Yes, the database is large. The File table has 370+ million records and Bacula is pruning. I'll see what we can do with mysqltuner. I have a feeling I'm occasionally getting the timeout error because there are so many records. If I can't find a cure for the situation, I'm thinking of splitting up our backups using two catalog servers -- one for production and one for test/dev. Do you think this is wise? Currently, our DBAs don't support Postgres so it may not be an option. Would Oracle be an option instead?
No. Even the Enterprise version only have support for Catalog in MySQL, PostegreSQL and SQLite databases. If you do not have success with tunning or a migration to PostegreSQL is not feasible, yes, maybe spliting catalog is a good idea. Maybe if you can prune more Files (keeping jobs and volumes, but not files). The File table grows rapidily with large number of files if they are not pruned properly.
I'll have to check on the "--enable-batch-insert" option. Is there a Bacula command to see what options Bacula was built with? I did not set up our installation and am new to Bacula.
If you still have the source installation directory, you will have this information in the bacula-7.0.5/config.out file, "Batch insert enabled line. I'm quite sure this defaults to yes. So I think you have your bacula build with batch insert enabled.
Would you have any idea why a new duplicate job is starting when one was rescheduled? I looked over the configs I know about, but could not find an option that starts a new job given any situation. At least the job will have two more chances to run if I can prevent the new dup. job from starting when the lock is detected. I know that won't cure the database problem, but I have a feeling the jobs might complete successfully on the rescheduled tries (thinking the lock will be gone by then) until the DB can be tuned.
It seems that JobId 140080 was scheduled to start but this was not possible because JobId 139901 didn't finish (with or without error) due to the MySQL error. So, I suppose (don't know your schedule is) that you have the second job was not started because of the rescheduled, but because it was in your schedule. Also, a job will only be rescheduled if it fails, and it seems that it is not the case of JobId 139901: it was still running with that MySQL error. Could you confirm this please? With your schedule definitions?

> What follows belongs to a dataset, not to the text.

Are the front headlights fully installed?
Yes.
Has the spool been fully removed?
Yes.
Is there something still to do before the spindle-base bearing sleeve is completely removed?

You're welcome! I hope give you some tips here. It seems you have a database tunning issue because of "Lock wait timeout exceeded; try restarting transaction". I'm not sure about your database size, but based on your JobIds, it seems large. You can try http://mysqltuner.com/ if you're using MySQL. If you have a really large database, you can think about migrating to PostgreSQL if tunning of MySQL do not solve this problem.
Have you build your bacula with "--enable-batch-insert" option? This is a good idea when dealing with large number of files.
2015-09-10 23:47:22bacula-dir JobId 139901: Fatal error: sql_create.c:870 Fill File table Query failed: INSERT INTO File (FileIndex, JobId, PathId, FilenameId, LStat, MD5, DeltaSeq) SELECT batch.FileIndex, batch.JobId, Path.PathId, Filename.FilenameId,batch.LStat, batch.MD5, batch.DeltaSeq FROM batch JOIN Path ON (batch.Path = Path.Path) JOIN Filename ON (batch.Name = Filename.Name): ERR=Lock wait timeout exceeded; try restarting transaction
This happens when a database lock has timed out on a backup and the job is rescheduled. For some reason, it seems a new job is starting up as soon as the error is detected. I posted about this issue earlier and someone mentioned it is happening because I configured Bacula to do that (or at least that's the impression I got from the post). Would anyone know which config would have the setting to start up a new job for the client backup when an error like a lock is detected? So far, I've only found settings for rescheduling, not restarting such as below:
Reschedule Interval = 1 hour
Reschedule Times = 3
Cancel Lower Level Duplicates = yes
Allow Duplicate Jobs = no
Obviously, the backup is getting canceled because of the last two settings above. But, what setting is causing a new job to be created when I get a lock timeout error is detected that says it has rescheduled the job for 3600 minutes later?
I realize it appears I may need to do some database fixing/turning. But, my immediate wonder is why a new job is being created when one has been rescheduled?